Install Required Libraries:

In [None]:
!pip install nltk
!pip install spacy

Looking in indexes: https://pypi.org/simple, https://us-python.pkg.dev/colab-wheels/public/simple/
Looking in indexes: https://pypi.org/simple, https://us-python.pkg.dev/colab-wheels/public/simple/


Import Libraries:

In [None]:
import nltk
from nltk.corpus import stopwords
from nltk.tokenize import word_tokenize
import string
import spacy

In [None]:
nltk.download('punkt')

[nltk_data] Downloading package punkt to /root/nltk_data...
[nltk_data]   Unzipping tokenizers/punkt.zip.


True

# **Tokenization:**

Use NLTK's word_tokenize function to tokenize the text into words:

In [None]:
text = "This is an example sentence."
tokens = word_tokenize(text)
print(tokens)

['This', 'is', 'an', 'example', 'sentence', '.']


# **Stop Word Removal:**

Download the stop words corpus from NLTK and remove them from the tokenized text:

In [None]:
nltk.download('stopwords')
stop_words = set(stopwords.words('english'))
filtered_tokens = [word for word in tokens if word.lower() not in stop_words]
print(filtered_tokens)

['example', 'sentence', '.']


[nltk_data] Downloading package stopwords to /root/nltk_data...
[nltk_data]   Unzipping corpora/stopwords.zip.


# **Cleaning and Normalization:**

In the code below, we use the NLTK package for different text cleaning and normalization tasks:

**Tokenization**: We use word_tokenize to tokenize the text into individual words.

**Lowercasing:** We iterate over the tokens and convert each token to lowercase using the lower() method.

**Removing stopwords:** We utilize the stopwords corpus from NLTK to get a set of common stopwords. We then remove these stopwords from the tokenized text.

**Lemmatization**: We use the WordNetLemmatizer from NLTK to lemmatize the tokens, converting them to their base or dictionary forms.

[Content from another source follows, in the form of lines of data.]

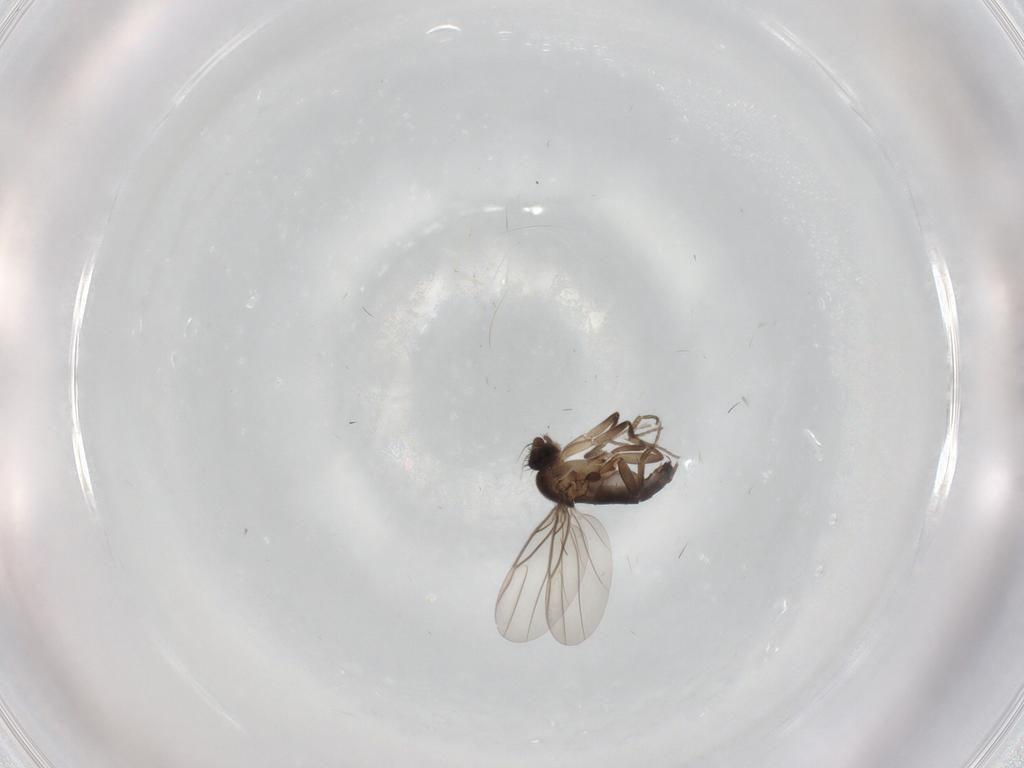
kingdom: Animalia
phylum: Arthropoda
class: Insecta
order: Diptera
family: Phoridae
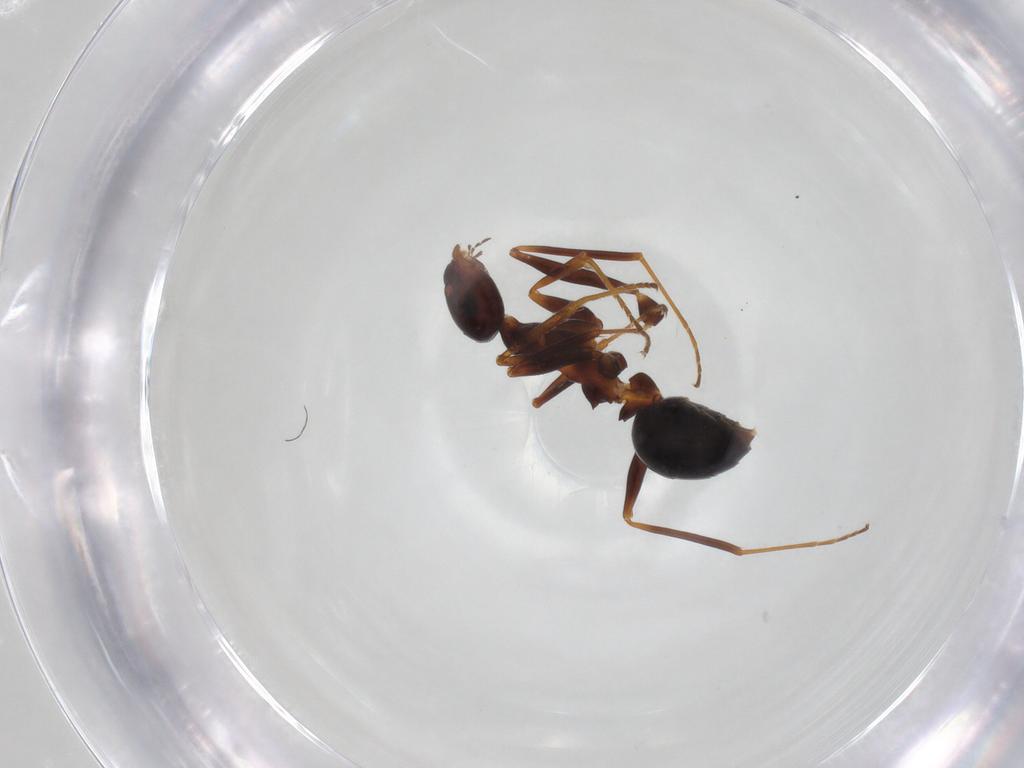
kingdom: Animalia
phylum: Arthropoda
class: Insecta
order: Hymenoptera
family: Formicidae
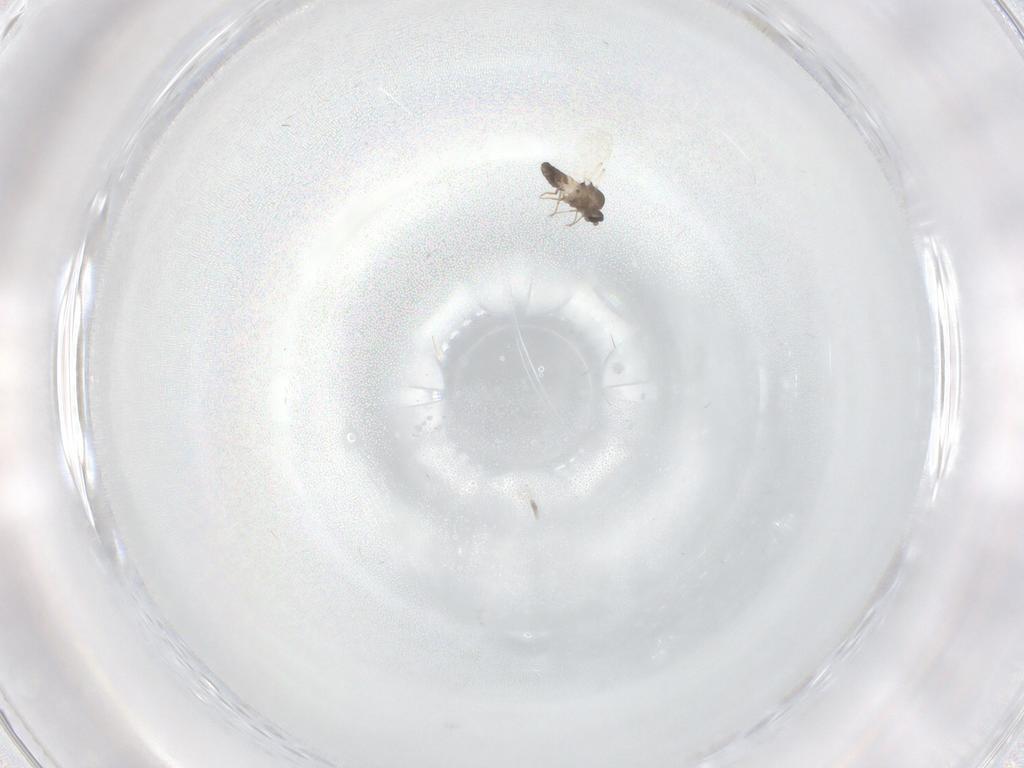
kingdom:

The clean_text function takes a text input, applies the cleaning and normalization techniques using NLTK, and returns a list of cleaned tokens.

Feel free to customize the function based on your specific requirements and explore other NLTK functionalities for text processing and normalization.

In [None]:
nltk.download('wordnet')

[nltk_data] Downloading package wordnet to /root/nltk_data...


True

In [None]:
import nltk
from nltk.corpus import stopwords
from nltk.tokenize import word_tokenize
from nltk.stem import WordNetLemmatizer

def clean_text(text):
    # Tokenization
    tokens = word_tokenize(text)

    # Lowercasing
    tokens = [token.lower() for token in tokens]

    # Handling contractions
    contractions = {
        "n't": "not",
        "'s": "is",
        "'re": "are",
        # Add more contractions as needed
    }
    tokens = [contractions[token] if token in contractions else token for token in tokens]

    # Removing stopwords and punctuation
    stop_words = set(stopwords.words('english'))
    tokens = [token for token in tokens if token not in stop_words and token not in string.punctuation]

    # Lemmatization
    lemmatizer = WordNetLemmatizer()
    tokens = [lemmatizer.lemmatize(token) for token in tokens]

    return tokens

# Example usage
text = "I do not like NLP. It's too complicated!"
cleaned_tokens = clean_text(text)
print(cleaned_tokens)

['like', 'nlp', 'complicated']


# **Lemmatization and Stemming:**

Use spaCy library for lemmatization or NLTK's PorterStemmer for stemming:


In [None]:
import spacy
from nltk.stem import PorterStemmer

# Load the English language model in spaCy
nlp = spacy.load('en_core_web_sm')

# Create a spaCy Doc object by processing the input text
doc = nlp("This is an example sentence.")

# Extract lemmas using spaCy
lemmas = [token.lemma_ for token in doc]
print(lemmas)

# Define tokens from the processed Doc object
tokens = [token.text for token in doc]

# Create an instance of PorterStemmer from NLTK
stemmer = PorterStemmer()

# Apply stemming on the tokens using PorterStemmer
stems = [stemmer.stem(word) for word in tokens]
print(stems)

['this', 'be', 'an', 'example', 'sentence', '.']
['thi', 'is', 'an', 'exampl', 'sentenc', '.']


The first print statement outputs the lemmas extracted using spaCy:

['this', 'be', 'an', 'example', 'sentence', '.'].

The lemmas are obtained using the lemma_ attribute of each token in the doc object. These lemmas represent the base or dictionary form of the corresponding words in the input text.


The second print statement outputs the stems obtained using the PorterStemmer:

 ['thi', 'is', 'an', 'exampl', 'sentenc', '.'].

 The stems are obtained by applying the stem() method of the PorterStemmer to each token in the tokens list. The stems represent the root form of the corresponding words in the input text, derived using the Porter stemming algorithm.